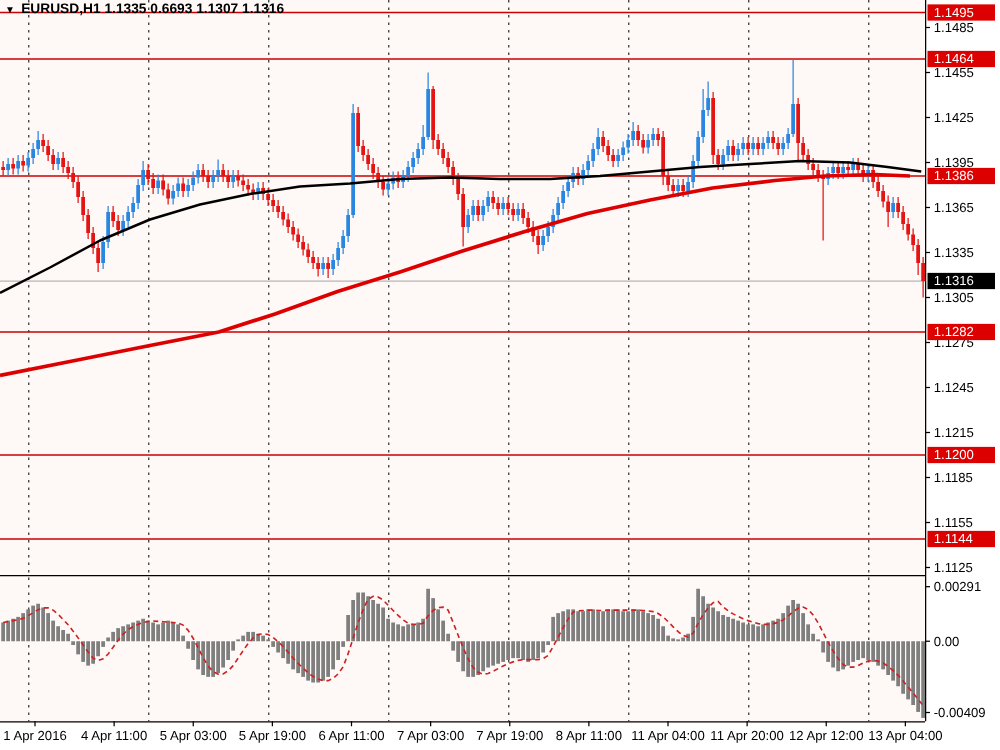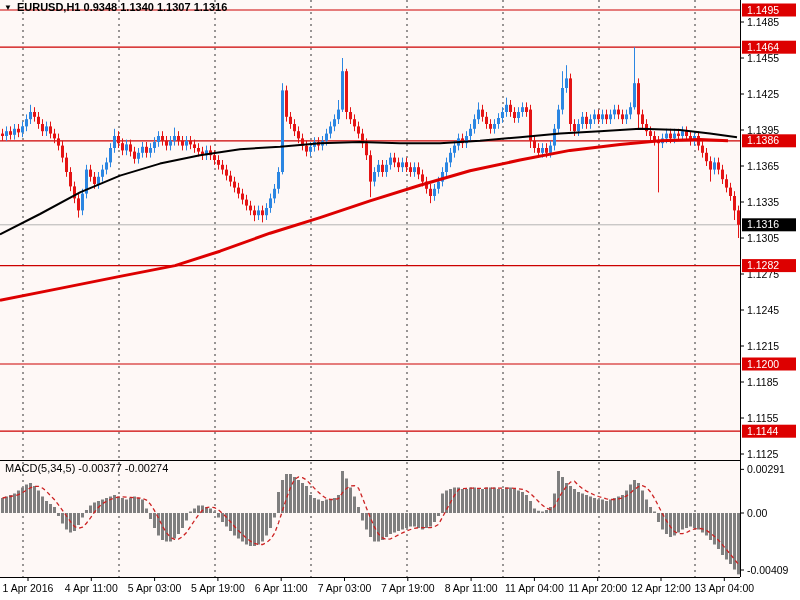--- a/index.html
+++ b/index.html
@@ -676,7 +676,7 @@
     </svg>
   <div class="title-bar">
     <span class="dd">▼</span>
-    <span>EURUSD,H1  0.9348 1.1340 1.1307 1.1316</span>
+    <span>EURUSD,H1  1.1335 0.6693 1.1307 1.1316</span>
   </div>
   <div class="macd-label">MACD(5,34,5) -0.00377 -0.00274</div>
 </div>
=======
**Problem statement:** Present each line from the listing that holds the string "class".

**The answer:**
   <div class="title-bar">
     <span class="dd">▼</span>
   <div class="macd-label">MACD(5,34,5) -0.00377 -0.00274</div>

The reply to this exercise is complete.